The Trump administration erroneously believes that undocumented immigrants pose a security and safety threat to American communities. But the American Civil Liberties Union said that expanded ICE efforts such as Operation Palladium actually have the opposite impact from what's intended, often putting the public’s safety at risk.
"It destroys trust between law enforcement and local communities, as people fear that by interacting with police — reporting a crime tip, acting as a witness, seeking protection as a victim — they or their loved ones will end up being taken away by ICE," wrote Naureen Shah, senior advocacy and policy counsel at the ACLU, in a blog post.
A widely reported 2019 study by the American Journal of Public Health found that an increase in arrest campaigns may be linked with worsening mental health outcomes for Latino and Hispanic individuals and communities. And organizations like the National Immigration Project and Mijente, a national digital and grassroots movement for Latinx and Chicanx organizing, warn that the effort to protect undocumented residents from ICE raids is David to the Goliath that is collection, storage, and sale of data by companies like Amazon and Palantir to ICE and the Department of Homeland Security.
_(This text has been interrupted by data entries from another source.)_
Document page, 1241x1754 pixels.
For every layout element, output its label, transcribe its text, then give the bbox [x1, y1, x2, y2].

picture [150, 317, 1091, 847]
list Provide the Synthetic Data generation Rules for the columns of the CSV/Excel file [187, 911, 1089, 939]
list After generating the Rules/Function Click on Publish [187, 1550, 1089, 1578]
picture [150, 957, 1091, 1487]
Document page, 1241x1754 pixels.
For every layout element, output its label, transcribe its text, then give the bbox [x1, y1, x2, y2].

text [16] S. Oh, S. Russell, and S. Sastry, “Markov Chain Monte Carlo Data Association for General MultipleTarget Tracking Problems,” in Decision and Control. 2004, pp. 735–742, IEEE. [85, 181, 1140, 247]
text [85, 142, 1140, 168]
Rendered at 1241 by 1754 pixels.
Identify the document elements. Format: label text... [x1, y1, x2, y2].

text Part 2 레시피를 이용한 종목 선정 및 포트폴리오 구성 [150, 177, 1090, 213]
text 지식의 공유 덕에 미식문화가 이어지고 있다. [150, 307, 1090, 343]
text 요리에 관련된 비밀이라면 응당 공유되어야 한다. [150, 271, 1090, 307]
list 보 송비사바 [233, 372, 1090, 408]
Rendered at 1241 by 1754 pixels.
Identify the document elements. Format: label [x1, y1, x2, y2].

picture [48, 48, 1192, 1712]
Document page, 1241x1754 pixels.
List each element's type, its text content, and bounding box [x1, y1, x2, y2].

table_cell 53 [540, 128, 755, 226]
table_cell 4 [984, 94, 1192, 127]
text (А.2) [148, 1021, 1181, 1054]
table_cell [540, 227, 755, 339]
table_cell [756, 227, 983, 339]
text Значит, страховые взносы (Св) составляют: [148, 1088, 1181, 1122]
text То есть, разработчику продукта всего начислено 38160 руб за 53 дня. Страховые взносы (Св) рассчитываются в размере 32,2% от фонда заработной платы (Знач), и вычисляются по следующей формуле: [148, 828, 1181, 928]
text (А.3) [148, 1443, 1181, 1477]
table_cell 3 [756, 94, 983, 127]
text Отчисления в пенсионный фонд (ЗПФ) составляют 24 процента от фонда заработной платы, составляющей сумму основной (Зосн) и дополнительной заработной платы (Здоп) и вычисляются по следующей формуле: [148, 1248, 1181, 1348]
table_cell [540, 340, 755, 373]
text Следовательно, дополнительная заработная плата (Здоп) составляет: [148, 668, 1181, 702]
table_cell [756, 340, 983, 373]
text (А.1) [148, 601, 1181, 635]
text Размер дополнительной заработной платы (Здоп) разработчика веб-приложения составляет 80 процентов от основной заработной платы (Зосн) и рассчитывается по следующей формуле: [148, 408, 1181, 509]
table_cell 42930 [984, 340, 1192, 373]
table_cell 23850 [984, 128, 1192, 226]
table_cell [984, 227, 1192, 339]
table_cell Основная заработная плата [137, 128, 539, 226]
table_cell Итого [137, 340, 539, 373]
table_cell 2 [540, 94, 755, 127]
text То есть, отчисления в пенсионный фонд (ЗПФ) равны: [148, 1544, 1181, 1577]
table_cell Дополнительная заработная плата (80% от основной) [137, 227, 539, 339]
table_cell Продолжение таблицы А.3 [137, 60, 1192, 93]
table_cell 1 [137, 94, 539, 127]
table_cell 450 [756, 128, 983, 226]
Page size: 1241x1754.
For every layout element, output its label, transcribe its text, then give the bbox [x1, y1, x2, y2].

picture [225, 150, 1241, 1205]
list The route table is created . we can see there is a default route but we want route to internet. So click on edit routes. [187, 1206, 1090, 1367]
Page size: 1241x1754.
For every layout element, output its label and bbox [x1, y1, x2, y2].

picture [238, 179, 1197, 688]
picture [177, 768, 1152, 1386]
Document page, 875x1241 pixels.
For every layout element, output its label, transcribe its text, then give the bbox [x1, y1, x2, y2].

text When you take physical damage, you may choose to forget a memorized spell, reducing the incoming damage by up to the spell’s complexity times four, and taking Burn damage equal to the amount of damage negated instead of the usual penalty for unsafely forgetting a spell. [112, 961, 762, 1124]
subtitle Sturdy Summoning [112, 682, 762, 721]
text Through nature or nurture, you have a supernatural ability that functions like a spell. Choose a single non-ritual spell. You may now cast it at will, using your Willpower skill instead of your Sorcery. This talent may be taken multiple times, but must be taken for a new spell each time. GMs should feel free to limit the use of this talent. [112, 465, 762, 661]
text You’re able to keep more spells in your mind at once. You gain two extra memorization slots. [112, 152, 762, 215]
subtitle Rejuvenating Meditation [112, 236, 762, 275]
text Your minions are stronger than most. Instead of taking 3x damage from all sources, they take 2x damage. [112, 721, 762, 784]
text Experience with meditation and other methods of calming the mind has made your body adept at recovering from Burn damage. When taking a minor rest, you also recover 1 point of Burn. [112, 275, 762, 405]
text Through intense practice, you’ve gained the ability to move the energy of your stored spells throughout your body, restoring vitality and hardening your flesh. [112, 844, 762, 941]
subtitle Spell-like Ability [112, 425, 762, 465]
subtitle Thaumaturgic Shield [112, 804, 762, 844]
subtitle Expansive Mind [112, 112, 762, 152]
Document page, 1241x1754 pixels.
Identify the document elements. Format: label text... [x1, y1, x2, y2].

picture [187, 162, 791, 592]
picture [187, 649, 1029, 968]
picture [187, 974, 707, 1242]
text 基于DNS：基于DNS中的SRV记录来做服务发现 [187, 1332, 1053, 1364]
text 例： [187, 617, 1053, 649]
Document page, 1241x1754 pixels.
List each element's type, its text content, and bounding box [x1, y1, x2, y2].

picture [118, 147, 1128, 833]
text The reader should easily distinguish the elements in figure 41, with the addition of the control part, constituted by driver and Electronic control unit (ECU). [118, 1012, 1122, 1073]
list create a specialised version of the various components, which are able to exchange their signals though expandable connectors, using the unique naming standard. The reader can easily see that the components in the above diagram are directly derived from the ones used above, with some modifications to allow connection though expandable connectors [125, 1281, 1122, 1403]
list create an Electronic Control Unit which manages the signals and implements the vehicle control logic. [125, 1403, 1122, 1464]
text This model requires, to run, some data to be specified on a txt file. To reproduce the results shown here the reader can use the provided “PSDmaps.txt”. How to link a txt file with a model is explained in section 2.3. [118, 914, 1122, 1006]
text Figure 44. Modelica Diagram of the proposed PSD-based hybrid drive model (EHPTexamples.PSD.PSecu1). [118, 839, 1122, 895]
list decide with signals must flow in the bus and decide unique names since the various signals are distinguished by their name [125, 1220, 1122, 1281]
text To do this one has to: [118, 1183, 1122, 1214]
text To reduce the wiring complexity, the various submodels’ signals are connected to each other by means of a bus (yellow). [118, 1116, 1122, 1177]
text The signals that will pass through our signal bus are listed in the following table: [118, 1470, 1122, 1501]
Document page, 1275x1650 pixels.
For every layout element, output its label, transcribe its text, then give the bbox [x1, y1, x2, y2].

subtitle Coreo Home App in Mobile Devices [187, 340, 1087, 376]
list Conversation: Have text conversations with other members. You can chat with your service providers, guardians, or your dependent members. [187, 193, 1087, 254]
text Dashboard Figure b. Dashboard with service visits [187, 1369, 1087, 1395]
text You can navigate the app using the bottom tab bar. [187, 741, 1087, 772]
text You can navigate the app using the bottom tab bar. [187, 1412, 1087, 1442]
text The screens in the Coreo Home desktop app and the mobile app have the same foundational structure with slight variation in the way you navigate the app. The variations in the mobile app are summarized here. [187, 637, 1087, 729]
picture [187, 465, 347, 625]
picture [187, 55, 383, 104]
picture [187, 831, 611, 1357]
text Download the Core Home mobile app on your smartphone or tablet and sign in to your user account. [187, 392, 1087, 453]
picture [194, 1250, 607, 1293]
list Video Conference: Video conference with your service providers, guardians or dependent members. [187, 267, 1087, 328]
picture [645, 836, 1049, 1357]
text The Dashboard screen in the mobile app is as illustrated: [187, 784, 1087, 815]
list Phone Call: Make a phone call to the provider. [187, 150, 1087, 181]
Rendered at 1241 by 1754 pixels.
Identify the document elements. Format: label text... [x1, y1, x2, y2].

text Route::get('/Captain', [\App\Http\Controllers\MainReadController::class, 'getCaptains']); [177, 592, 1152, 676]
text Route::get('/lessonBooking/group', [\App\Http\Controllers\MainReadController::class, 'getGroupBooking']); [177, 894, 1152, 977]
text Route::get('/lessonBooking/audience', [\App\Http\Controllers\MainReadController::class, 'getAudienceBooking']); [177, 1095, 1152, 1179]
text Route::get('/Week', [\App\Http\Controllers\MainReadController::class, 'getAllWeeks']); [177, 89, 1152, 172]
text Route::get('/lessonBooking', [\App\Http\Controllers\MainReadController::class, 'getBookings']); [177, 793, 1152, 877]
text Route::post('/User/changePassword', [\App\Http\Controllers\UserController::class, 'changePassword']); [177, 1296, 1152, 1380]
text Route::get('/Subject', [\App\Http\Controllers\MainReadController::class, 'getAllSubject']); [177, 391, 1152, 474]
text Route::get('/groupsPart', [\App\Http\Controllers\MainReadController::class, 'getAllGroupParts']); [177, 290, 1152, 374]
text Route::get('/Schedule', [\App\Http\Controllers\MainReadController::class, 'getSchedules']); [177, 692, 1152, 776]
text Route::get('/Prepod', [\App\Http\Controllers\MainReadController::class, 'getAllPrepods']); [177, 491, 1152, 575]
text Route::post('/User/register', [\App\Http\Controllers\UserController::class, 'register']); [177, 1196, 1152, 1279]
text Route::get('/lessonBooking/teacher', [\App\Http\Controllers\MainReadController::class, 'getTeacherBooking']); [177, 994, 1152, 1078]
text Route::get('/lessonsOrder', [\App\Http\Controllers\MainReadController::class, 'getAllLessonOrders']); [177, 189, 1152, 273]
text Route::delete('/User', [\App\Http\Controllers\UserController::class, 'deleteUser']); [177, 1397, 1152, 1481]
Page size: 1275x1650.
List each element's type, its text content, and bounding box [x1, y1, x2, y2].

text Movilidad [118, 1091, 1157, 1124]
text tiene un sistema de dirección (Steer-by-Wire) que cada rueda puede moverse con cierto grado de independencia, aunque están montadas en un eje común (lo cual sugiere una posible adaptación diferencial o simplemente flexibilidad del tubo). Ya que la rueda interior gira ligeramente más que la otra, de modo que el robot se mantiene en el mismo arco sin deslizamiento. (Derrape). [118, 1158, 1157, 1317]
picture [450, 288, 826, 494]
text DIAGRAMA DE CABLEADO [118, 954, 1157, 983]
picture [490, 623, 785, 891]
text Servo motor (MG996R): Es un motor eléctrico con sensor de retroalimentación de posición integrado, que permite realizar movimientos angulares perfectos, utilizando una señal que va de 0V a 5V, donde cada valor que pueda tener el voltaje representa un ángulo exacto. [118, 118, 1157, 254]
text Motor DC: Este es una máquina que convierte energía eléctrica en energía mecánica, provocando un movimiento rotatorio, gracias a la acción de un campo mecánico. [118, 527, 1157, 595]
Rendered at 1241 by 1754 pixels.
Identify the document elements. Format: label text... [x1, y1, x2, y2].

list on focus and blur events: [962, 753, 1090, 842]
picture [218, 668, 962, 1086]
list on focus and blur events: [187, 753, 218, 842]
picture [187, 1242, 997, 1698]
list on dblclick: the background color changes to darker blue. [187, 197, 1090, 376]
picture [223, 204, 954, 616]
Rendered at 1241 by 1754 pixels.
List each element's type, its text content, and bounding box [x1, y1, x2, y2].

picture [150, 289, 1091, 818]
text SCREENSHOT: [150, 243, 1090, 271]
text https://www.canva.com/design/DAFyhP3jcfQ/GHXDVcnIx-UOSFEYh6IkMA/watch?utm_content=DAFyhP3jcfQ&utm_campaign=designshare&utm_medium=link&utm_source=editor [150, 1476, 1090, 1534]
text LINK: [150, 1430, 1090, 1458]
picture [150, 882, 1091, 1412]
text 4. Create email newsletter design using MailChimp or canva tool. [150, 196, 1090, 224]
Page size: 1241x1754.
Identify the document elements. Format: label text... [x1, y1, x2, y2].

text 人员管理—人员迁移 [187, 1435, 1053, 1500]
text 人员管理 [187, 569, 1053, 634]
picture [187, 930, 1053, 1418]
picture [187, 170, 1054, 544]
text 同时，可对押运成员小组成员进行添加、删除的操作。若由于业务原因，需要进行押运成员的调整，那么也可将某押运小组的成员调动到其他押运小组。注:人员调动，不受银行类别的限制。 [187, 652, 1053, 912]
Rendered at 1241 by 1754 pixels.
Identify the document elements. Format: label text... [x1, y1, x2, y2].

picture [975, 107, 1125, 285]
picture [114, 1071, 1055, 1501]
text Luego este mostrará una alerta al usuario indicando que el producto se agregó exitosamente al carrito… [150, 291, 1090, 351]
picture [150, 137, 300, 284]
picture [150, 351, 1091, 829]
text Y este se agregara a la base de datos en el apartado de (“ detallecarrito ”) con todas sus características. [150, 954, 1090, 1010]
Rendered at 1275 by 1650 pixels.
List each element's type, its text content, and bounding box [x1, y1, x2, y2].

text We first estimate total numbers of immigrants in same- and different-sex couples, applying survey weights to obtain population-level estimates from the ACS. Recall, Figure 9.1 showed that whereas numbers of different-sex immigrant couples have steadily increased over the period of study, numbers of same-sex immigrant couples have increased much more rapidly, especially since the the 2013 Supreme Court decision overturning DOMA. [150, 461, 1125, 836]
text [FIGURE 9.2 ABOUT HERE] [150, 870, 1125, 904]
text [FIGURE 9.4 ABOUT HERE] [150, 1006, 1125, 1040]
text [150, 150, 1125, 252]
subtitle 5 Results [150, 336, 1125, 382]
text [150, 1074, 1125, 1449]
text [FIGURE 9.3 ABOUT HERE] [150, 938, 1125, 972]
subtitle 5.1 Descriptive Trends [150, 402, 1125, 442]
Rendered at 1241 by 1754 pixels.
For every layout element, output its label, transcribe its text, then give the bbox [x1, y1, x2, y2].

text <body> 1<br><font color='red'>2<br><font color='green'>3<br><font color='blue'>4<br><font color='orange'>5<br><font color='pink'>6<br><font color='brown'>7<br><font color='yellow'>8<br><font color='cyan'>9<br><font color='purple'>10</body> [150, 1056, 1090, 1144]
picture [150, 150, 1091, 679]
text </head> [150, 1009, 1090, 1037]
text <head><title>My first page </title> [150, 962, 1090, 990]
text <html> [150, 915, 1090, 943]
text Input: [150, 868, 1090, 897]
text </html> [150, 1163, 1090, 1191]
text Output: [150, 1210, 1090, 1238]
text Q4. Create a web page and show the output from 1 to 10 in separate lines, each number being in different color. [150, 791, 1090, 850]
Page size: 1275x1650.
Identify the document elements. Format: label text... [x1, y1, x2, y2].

"Sanctuary cities have and will struggle to fully protect their immigrant communities, because local law enforcement departments use the same Palantir-created data systems as ICE," read a 2018 report co-authored by the National Immigration Project, the Immigrant Defense Project, and Mijente. "That means that every time local law enforcement uses their systems, they are, in effect, feeding information that ICE can use to conduct raids."